START Provided data

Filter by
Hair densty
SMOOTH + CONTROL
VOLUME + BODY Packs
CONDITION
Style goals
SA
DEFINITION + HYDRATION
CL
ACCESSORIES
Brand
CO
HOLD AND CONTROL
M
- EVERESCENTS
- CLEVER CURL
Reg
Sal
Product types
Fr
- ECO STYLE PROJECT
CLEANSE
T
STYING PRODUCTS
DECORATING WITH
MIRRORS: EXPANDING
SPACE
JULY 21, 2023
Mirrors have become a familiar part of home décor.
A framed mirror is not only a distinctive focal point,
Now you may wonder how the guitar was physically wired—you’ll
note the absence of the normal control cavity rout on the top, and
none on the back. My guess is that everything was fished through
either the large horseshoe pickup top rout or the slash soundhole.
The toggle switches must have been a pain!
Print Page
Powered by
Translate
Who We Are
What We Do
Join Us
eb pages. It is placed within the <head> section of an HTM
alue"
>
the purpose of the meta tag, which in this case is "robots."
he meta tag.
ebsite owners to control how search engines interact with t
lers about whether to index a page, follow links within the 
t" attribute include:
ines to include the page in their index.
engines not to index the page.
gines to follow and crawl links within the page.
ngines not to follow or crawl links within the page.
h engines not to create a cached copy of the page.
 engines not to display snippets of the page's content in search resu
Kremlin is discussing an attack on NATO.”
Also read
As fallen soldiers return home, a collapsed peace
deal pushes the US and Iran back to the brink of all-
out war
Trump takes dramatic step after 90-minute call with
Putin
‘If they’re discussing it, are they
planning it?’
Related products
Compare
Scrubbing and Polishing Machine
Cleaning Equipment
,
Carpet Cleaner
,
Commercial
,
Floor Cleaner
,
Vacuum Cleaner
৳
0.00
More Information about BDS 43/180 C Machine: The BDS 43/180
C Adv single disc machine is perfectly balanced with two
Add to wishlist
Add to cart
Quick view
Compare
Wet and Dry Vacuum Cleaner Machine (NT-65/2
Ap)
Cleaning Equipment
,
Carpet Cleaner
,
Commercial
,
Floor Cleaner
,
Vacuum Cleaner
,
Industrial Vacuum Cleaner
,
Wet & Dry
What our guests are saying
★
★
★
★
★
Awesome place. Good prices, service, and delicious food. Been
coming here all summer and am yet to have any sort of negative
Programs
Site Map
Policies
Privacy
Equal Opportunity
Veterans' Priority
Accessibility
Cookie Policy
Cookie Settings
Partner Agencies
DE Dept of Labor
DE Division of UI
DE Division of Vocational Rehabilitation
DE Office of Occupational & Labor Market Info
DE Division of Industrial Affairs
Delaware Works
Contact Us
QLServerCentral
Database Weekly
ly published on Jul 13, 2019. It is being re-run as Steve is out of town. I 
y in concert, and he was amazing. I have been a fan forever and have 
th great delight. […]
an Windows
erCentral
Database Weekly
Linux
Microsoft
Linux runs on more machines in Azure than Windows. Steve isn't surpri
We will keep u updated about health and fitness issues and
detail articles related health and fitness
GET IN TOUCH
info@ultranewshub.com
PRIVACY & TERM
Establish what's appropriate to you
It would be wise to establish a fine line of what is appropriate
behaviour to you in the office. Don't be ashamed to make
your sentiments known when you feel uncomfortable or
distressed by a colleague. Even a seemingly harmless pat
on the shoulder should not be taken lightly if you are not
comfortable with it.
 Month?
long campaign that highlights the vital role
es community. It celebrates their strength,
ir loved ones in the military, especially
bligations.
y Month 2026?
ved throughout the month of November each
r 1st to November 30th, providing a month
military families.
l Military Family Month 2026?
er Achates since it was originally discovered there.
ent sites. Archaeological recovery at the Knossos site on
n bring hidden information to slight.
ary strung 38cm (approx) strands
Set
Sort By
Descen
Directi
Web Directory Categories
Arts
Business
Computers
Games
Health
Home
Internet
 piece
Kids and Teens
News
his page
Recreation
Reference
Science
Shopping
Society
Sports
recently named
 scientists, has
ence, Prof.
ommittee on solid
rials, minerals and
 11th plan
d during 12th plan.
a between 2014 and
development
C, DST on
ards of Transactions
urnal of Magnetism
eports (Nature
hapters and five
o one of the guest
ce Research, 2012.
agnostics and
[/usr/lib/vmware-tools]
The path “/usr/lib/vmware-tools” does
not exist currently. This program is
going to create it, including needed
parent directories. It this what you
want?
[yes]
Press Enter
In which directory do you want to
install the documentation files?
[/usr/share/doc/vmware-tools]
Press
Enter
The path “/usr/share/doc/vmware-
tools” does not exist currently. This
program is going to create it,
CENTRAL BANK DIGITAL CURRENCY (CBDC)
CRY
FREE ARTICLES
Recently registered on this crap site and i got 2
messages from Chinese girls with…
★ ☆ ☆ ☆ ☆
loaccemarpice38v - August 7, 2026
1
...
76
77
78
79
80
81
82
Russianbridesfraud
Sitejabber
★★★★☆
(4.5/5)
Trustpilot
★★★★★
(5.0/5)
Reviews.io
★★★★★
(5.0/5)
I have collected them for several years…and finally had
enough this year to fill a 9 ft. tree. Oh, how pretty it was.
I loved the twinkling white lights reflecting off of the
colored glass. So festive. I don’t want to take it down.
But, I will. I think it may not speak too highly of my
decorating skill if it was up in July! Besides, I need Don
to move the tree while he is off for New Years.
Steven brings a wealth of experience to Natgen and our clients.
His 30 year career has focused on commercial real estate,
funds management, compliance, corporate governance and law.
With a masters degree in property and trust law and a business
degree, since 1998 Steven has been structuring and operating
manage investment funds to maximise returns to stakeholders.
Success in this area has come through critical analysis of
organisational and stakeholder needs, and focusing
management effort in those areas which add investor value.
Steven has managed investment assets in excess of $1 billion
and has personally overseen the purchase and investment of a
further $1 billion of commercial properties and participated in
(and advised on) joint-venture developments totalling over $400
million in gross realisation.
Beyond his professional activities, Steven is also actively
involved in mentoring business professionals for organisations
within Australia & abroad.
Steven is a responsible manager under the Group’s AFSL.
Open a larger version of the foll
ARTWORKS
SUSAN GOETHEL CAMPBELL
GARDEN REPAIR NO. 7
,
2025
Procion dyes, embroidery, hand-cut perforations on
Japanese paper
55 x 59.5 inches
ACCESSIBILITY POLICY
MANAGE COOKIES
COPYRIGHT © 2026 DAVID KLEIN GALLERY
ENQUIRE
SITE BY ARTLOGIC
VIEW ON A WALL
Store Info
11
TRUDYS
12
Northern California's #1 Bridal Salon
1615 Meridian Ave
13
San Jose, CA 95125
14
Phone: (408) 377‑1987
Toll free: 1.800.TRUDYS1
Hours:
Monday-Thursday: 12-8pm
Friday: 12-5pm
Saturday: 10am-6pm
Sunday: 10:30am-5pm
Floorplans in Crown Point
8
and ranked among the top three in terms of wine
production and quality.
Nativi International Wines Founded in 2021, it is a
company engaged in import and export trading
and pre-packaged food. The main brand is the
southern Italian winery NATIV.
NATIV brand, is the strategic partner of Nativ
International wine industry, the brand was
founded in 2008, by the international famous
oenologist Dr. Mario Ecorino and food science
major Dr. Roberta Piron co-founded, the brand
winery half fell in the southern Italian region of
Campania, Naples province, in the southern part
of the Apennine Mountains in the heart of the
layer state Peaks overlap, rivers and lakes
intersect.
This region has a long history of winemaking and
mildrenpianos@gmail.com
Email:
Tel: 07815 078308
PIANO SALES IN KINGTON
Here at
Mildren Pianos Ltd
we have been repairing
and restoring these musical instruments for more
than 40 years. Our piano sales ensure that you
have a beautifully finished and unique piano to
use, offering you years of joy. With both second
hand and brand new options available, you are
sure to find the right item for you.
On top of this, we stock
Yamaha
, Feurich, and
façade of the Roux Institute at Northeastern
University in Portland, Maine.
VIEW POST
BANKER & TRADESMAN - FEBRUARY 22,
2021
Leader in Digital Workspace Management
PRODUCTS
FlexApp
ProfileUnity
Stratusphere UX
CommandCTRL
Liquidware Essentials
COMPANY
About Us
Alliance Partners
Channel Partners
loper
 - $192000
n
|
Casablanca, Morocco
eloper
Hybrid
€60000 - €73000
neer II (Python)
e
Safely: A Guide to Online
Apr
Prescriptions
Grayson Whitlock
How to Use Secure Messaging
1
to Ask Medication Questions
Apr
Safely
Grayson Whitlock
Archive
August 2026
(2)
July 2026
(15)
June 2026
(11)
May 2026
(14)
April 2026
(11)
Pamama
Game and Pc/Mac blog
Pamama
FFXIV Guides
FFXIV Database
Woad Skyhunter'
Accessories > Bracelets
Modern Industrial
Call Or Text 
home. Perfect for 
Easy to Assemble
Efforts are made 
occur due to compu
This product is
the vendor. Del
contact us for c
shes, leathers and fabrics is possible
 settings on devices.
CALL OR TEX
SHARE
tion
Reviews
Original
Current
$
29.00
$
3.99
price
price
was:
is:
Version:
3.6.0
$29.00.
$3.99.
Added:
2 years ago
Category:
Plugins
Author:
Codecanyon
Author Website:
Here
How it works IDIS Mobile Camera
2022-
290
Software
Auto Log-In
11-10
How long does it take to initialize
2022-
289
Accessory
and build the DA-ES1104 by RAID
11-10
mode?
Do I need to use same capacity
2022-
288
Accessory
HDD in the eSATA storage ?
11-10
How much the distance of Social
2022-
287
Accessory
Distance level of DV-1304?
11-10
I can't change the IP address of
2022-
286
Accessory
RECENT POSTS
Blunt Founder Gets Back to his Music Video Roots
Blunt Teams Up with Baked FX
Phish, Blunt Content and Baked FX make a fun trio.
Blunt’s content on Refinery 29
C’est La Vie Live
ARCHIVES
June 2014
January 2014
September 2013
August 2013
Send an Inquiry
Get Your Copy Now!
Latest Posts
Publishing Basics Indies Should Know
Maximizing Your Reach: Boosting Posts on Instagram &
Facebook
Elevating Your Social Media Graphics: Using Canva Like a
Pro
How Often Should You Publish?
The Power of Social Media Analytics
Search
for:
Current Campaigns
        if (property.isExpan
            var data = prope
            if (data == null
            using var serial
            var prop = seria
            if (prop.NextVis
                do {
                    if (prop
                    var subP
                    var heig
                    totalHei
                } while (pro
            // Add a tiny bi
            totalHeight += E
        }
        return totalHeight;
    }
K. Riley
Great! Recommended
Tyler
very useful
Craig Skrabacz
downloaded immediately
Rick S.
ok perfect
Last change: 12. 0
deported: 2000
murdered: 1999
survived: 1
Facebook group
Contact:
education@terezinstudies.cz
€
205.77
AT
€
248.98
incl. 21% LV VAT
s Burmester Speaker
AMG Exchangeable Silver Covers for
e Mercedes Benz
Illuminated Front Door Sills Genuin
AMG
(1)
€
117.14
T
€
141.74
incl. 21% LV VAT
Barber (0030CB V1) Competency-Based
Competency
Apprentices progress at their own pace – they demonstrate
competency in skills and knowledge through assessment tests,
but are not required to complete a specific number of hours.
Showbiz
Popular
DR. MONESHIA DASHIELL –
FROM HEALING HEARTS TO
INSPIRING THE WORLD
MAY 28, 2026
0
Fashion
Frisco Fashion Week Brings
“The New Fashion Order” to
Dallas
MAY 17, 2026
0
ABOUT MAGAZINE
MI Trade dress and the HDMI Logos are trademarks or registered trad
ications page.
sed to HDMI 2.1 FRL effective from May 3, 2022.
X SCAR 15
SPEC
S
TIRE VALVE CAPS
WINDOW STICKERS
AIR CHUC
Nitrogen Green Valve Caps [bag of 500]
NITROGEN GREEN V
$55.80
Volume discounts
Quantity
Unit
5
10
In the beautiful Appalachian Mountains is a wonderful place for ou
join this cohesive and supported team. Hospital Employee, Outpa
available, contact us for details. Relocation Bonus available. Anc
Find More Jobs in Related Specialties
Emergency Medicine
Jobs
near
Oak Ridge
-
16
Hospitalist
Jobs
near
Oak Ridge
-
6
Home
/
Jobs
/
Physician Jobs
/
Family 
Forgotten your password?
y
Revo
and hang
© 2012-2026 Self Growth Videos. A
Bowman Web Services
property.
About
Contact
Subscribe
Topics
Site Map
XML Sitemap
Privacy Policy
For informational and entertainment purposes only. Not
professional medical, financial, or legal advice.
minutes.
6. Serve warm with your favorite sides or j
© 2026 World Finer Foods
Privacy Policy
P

END Provided data

» Instruction
Would you please show every line of the material above that includes the string "Steven"?

» Written response
Steven brings a wealth of experience to Natgen and our clients.
degree, since 1998 Steven has been structuring and operating
Steven has managed investment assets in excess of $1 billion
Beyond his professional activities, Steven is also actively
Steven is a responsible manager under the Group’s AFSL.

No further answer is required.